Sarah pensó que el coloso empuñaría un arma y volvió a apuntarlo con el revólver, que había ido bajando lentamente. Entonces vio que el cíclope no sacaba un arma, sino un objeto metálico cúbico cuya visión la abrumó aún más.
– ¡Un codicubus! -exclamaron Hingis y ella casi al unísono al vislumbrar el curioso artefacto.
Las aristas del cubo medían diez centímetros de longitud; cinco de las seis caras estaban ornadas con caracteres griegos, los del sello de Alejandro, como Sarah ya sabía; y en la sexta cara resaltaba el emblema del único ojo que Sarah había aprendido a odiar y a temer…

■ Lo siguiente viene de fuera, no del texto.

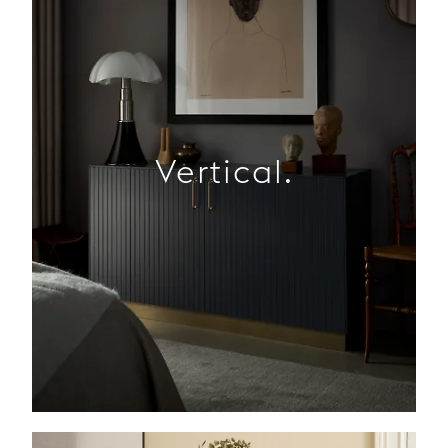
Vertical.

– Exacto -confirmó el cíclope.
– ¿Qué contiene?
– Antes de revelárselo, debo advertirla, lady Kincaid.
– ¿De qué?
– Está rodeada de traidores.
– ¿De verdad? -preguntó Sarah, lanzando a Hingis una mirada de espanto, aunque solo fingido-. ¿Espera que me lo crea? -le espetó al titán-. ¿Que por una insinuación malintencionada dé la espalda a personas a las que debo la vida? ¿Que lo considere algo más que un nuevo intento de sembrar dudas en mi corazón y manipularme?
– Lady Kincaid, malinterpreta usted mis intenciones.
– ¿Qué malinterpreto? Está buscando otro medio de presión para influenciarme, pero no le hace falta. Esta vez, usted y los suyos pueden ahorrarse las intrigas, porque haré cualquier cosa por salvar a Kamal, ¿me oye? ¡Cualquier cosa! Dígaselo a su gente y a esa hermandad criminal cuyo nombre por fin conozco.
Si Sarah esperaba que su interlocutor se contentara con eso, se había equivocado totalmente, puesto que el cíclope se horrorizó ante esas palabras.